Démence, une infirmière: "Je ne me sens pas en mesure de traiter des patients souffrant de problèmes de santé mentale"

Du réseau de soins de santé Guardian, nouvelle publication sur les problèmes de formation des infirmières en soins de santé mentale spécialisés

À partir de Réseau de santé Guardian: Les infirmières qualifient avec peu de formation en santé mentale. Est-ce surprenant que parfois les soins échouent?
(LE GARDIEN) - Une fois, une infirmière a dit à un patient qui était à moitié vêtu et qui se tenait debout dans un couloir en criant de cesser de se comporter comme un enfant. Je me demandais comment une personne engagée dans la sollicitude pouvait faire preuve d'un tel manque d'empathie envers quelqu'un d'aussi malade. Après des années de travail dans et autour du NHS et après avoir obtenu son diplôme d'infirmière, je ne suis plus étonnée que les soins prodigués aux personnes souffrant de problèmes de santé mentale à l'hôpital ne soient parfois pas satisfaisants. Je sais que moi aussi j'ai échoué.

Je soigne maintenant les mêmes personnes à l'hôpital que j'ai rencontrées, travaillant sans formation pour des groupes de soutien en santé mentale. Les personnes qui luttent pour faire face à la pauvreté, les personnes sans réseaux de soutien, les personnes atteintes de maladies chroniques, les personnes qui ont vécu des choses terribles. Selon Mind, une personne sur quatre a des problèmes de santé mentale chaque année. Cette statistique couvre une gamme complexe de problèmes aussi variés et profonds que la maladie physique.

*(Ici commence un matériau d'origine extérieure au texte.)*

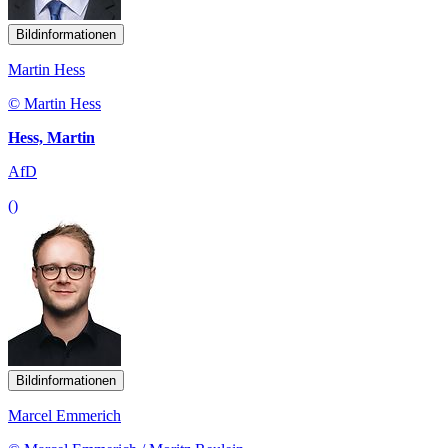
Bildinformationen
Martin Hess
© Martin Hess
Hess, Martin
AfD
()
Bildinformationen
Marcel Emmerich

Mon cours d'infirmière, que je trouve excellent, ne comportait pas plus de trois jours d'éducation structurée sur les soins aux patients souffrant de problèmes de santé mentale. Le Conseil des soins infirmiers et obstétricaux dit que les infirmières "doivent être en mesure de dispenser des soins pour répondre aux besoins essentiels et complexes en matière de santé physique et mentale".

Mais il y a beaucoup à couvrir dans notre nouveau programme de formation. À l'exception de la démence, qui jouit d'une grande notoriété, les infirmières sont qualifiées avec peu de formation en santé mentale.

Le personnel spécialisé en santé mentale est une ressource coûteuse et surchargée et ils ne sont souvent pas disponibles. Dans l'environnement hospitalier en constante évolution, le personnel infirmier d'un service est ce que le patient éprouvera le plus près d'une présence constante. Nous pourrions améliorer ce que nous proposons. Je me bats toujours pour prendre soin de patients souffrant de troubles mentaux malgré tous mes efforts et malgré mon expérience antérieure. Je suis frustré et fatigué. Parfois, je ne suis pas aussi gentil que je le voudrais. Je sais que j'ai des collègues qui ressentent la même chose; médecins, assistants médicaux et autres infirmières. Une formation supplémentaire serait utile.

Notre incapacité à tenir une conversation publique appropriée sur la santé mentale perpétue les préjugés. Les gens conceptualisent les personnes ayant des problèmes de santé mentale comme difficiles. «Ils sont des patients difficiles», dit-on beaucoup trop souvent face à l'agressivité ou au refus de traitement. Je l'ai dit moi-même et le sentiment vient d'un manque d'éducation et de compréhension autant que de la pression et du manque de ressources.

De nombreux comportements qui rendent difficile la prise en charge des patients ne sont pas inhérents, mais sont le résultat compréhensible d'un environnement aliénant et d'une perte d'autonomie. Des stratégies de base pour l'engagement et la communication seraient utiles. Nous devons de toute urgence écouter les récits de personnes qui ont souffert de problèmes de santé mentale, et une telle écoute pourrait faire partie de notre formation, initiale ou continue.

Les services sont coupés et se fragmentent. Le nouveau président du Royal College of Psychiatrists a décrit une crise des soins de santé mentale. Les services communautaires correctement financés sont absents. Nous allons nous occuper de patients physiquement et mentalement malades, et nous devrions leur donner les moyens de se prendre en charge. Nous devrions savoir quel soutien est disponible pour eux, leur famille et leurs amis en dehors de l'hôpital. Il pourrait y avoir plus de formation pour cela. Nous devons prendre cela plus au sérieux, en tant que professionnels de la santé et en tant que société.